Your assignment
From the listing below, return every line with the string "Tape" in it.

Materials provided

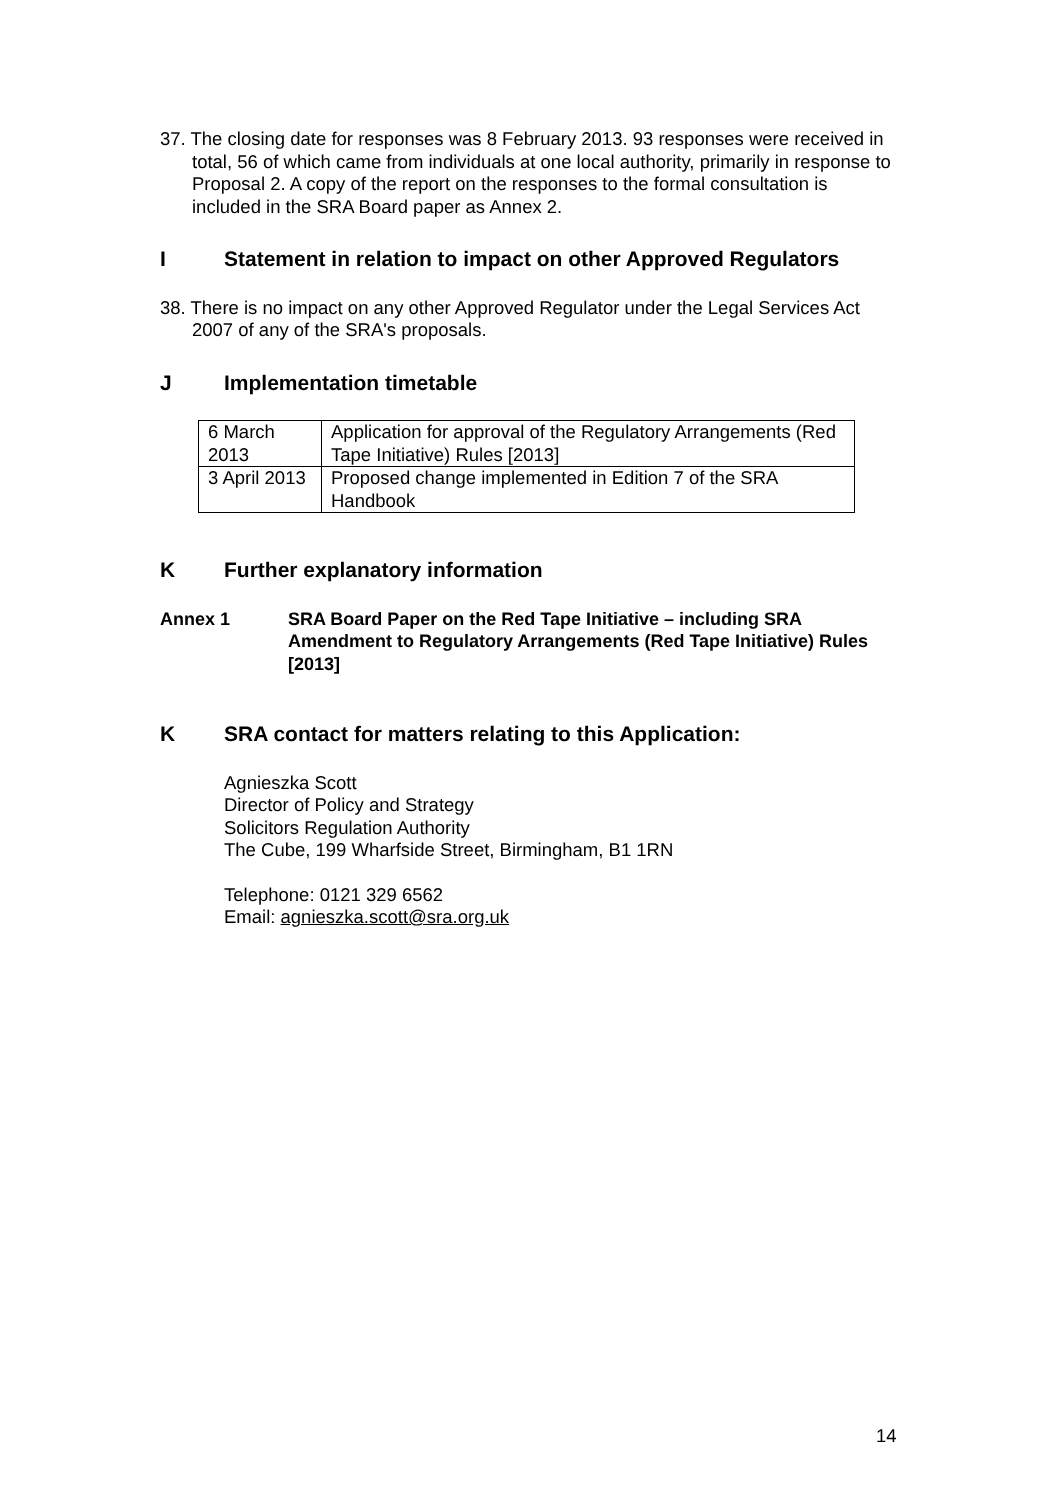37. The closing date for responses was 8 February 2013. 93 responses were received in total, 56 of which came from individuals at one local authority, primarily in response to Proposal 2. A copy of the report on the responses to the formal consultation is included in the SRA Board paper as Annex 2.
I Statement in relation to impact on other Approved Regulators
38. There is no impact on any other Approved Regulator under the Legal Services Act 2007 of any of the SRA's proposals.
J Implementation timetable
| 6 March 2013 | Application for approval of the Regulatory Arrangements (Red Tape Initiative) Rules [2013] |
| 3 April 2013 | Proposed change implemented in Edition 7 of the SRA Handbook |
K Further explanatory information
Annex 1 SRA Board Paper on the Red Tape Initiative – including SRA Amendment to Regulatory Arrangements (Red Tape Initiative) Rules [2013]
K SRA contact for matters relating to this Application:
Agnieszka Scott
Director of Policy and Strategy
Solicitors Regulation Authority
The Cube, 199 Wharfside Street, Birmingham, B1 1RN
Telephone: 0121 329 6562
Email: agnieszka.scott@sra.org.uk
14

Your solution
| 6 March 2013 | Application for approval of the Regulatory Arrangements (Red Tape Initiative) Rules [2013] |
Annex 1 SRA Board Paper on the Red Tape Initiative – including SRA Amendment to Regulatory Arrangements (Red Tape Initiative) Rules [2013]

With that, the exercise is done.